Automobile : l’aide à l’achat étendue aux sinistrés

Les élus ont modifié hier le dispositif d’aide à l’achat d’un véhicule neuf, instauré en juillet 2016.En remplacement de leur ancien véhicule, âgé d’au moins sept ans et toujours en état de marche, les particuliers et petites entreprises, désireux d’acheter un véhicule neuf de 4 millions de francs maximum, étaient éligibles à une aide variant en fonction du moteur et des émissions de CO2 du modèle choisi.

Désormais, “afin de favoriser le renouvellement du parc automobile du secteur privé pour des raisons économiques et environnementales”, la condition liée à l’état de marche du véhicule est supprimée.

D’autre part, suite aux intempéries de janvier, le dispositif d’aide pourra aussi être sollicité par les sinistrés pour remplacer leurs véhicules déclarés en perte totale, et pour lesquels le contrat d’assurance souscrit ne prévoit pas une garantie valeur d’achat.

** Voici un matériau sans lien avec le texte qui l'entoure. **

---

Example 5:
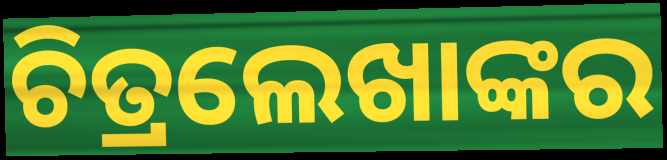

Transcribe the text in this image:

ଚିତ୍ରଲେଖାଙ୍କର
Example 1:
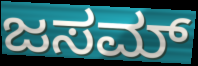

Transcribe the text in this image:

ಜಸಮ್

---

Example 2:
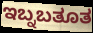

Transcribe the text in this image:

ಇಬ್ನಬತೂತ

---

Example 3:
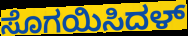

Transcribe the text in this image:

ಸೊಗಯಿಸಿದಳ್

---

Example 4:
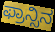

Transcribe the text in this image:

ಫ್ರಾನ್ಸಿನ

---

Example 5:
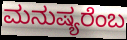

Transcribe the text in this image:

ಮನುಷ್ಯರೆಂಬ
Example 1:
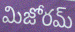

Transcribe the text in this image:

మిజోరమ్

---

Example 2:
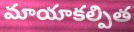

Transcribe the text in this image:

మాయాకల్పిత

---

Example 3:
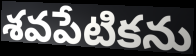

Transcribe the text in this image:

శవపేటికను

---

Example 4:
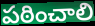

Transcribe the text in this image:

పఠించాలి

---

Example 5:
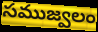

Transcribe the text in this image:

సముజ్వలం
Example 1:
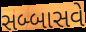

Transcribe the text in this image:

સબ્બાસવે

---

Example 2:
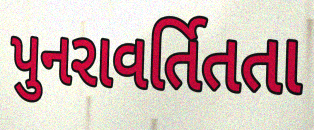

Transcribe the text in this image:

પુનરાવર્તિતતા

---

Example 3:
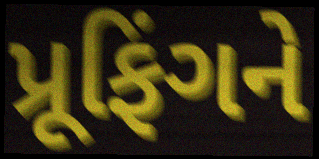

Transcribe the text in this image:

પ્રૂફિંગને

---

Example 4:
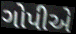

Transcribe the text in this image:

ગોપીએ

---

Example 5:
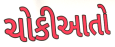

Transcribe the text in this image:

ચોકીઆતો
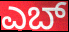
ಎಬ್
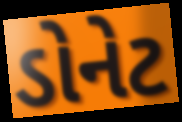
ડોનેટ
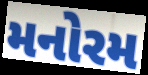
મનોરમ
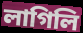
লাগিলি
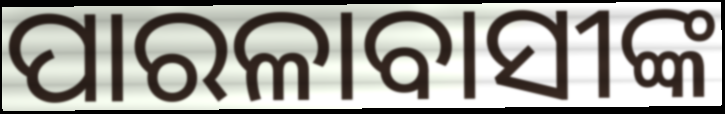
ପାରଳାବାସୀଙ୍କ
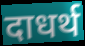
दाधर्थ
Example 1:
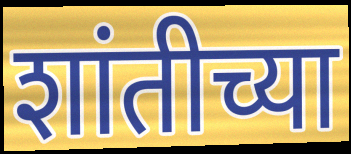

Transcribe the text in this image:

शांतीच्या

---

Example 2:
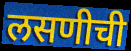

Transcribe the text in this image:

लसणीची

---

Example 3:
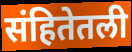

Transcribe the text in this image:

संहितेतली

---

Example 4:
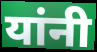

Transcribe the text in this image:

यांनी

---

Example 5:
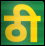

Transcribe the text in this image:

ठी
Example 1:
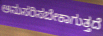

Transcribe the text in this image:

ಅನುಸರಿಸಬೇಕಾಗುತ್ತದೆ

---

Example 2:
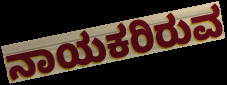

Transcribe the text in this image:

ನಾಯಕರಿರುವ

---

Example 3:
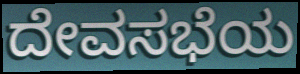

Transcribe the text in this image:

ದೇವಸಭೆಯ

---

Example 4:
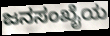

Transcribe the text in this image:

ಜನಸಂಖೈಯ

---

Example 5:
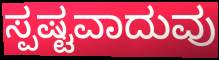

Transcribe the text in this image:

ಸ್ಪಷ್ಟವಾದುವು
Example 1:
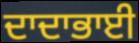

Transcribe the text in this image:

ਦਾਦਾਭਾਈ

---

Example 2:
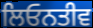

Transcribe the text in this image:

ਲਿਓਨਤੀਵ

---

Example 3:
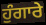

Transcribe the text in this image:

ਹੁੰਗਾਰੇ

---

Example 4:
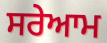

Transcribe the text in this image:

ਸਰੇਆਮ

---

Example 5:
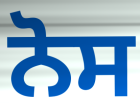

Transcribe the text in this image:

ਨੋਸ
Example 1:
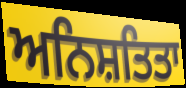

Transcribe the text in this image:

ਅਨਿਸ਼ਤਿਤਾ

Pour eux, la condition d’ancienneté du véhicule est supprimée.

 

• Des contrats d’assurance plus simples pour les consommateurs

Les représentants ont adopté hier un projet de loi du pays modifiant le Livre Ier du Code des assurances, « afin de renforcer les droits des consommateurs ».

Un article a notamment pour objet « d’éviter aux assurés le paiement de plusieurs primes d’assurance pour couvrir un même risque ». En cas de conclusion d’un contrat pour couvrir les risques liés à un voyage par exemple, le consommateur devra être informé qu’il dispose d’un « droit de renonciation s’il est déjà bénéficiaire, par ailleurs, d’une police couvrant au moins l’un des risques visés par le contrat ».

Ce droit de renonciation pourra être exercé dans un délai maximum de quatorze jours à compter de la conclusion du contrat. Le format du document d’information sera précisé en conseil des ministres.

Par ailleurs, le préavis de deux mois pour résilier son contrat d’assurance a été ramené à un mois. Les représentants de l’assemblée renforcent également les devoirs d’information des assureurs vis-à-vis de leurs clients. Les professionnels seront notamment tenus « de présenter de manière simple leurs documents ou publicités sur les prestations les plus courantes prises en charge dans le cadre d’une assurance complémentaire santé ».